*** Block opens ***

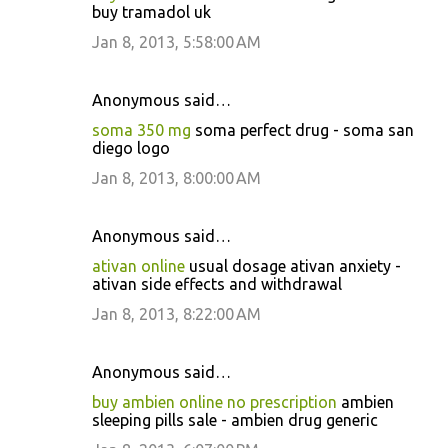
buy tramadol uk
Jan 8, 2013, 5:58:00 AM
Anonymous said…
soma 350 mg
soma perfect drug - soma san
diego logo
Jan 8, 2013, 8:00:00 AM
Anonymous said…
ativan online
usual dosage ativan anxiety -
ativan side effects and withdrawal
Jan 8, 2013, 8:22:00 AM
Anonymous said…
buy ambien online no prescription
ambien
sleeping pills sale - ambien drug generic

*** Block closes ***

### Assignment
Copy the data word for word, no pictures.

### Solved exercise
buy tramadol uk
Jan 8, 2013, 5:58:00 AM
Anonymous said…
soma 350 mg
soma perfect drug - soma san
diego logo
Jan 8, 2013, 8:00:00 AM
Anonymous said…
ativan online
usual dosage ativan anxiety -
ativan side effects and withdrawal
Jan 8, 2013, 8:22:00 AM
Anonymous said…
buy ambien online no prescription
ambien
sleeping pills sale - ambien drug generic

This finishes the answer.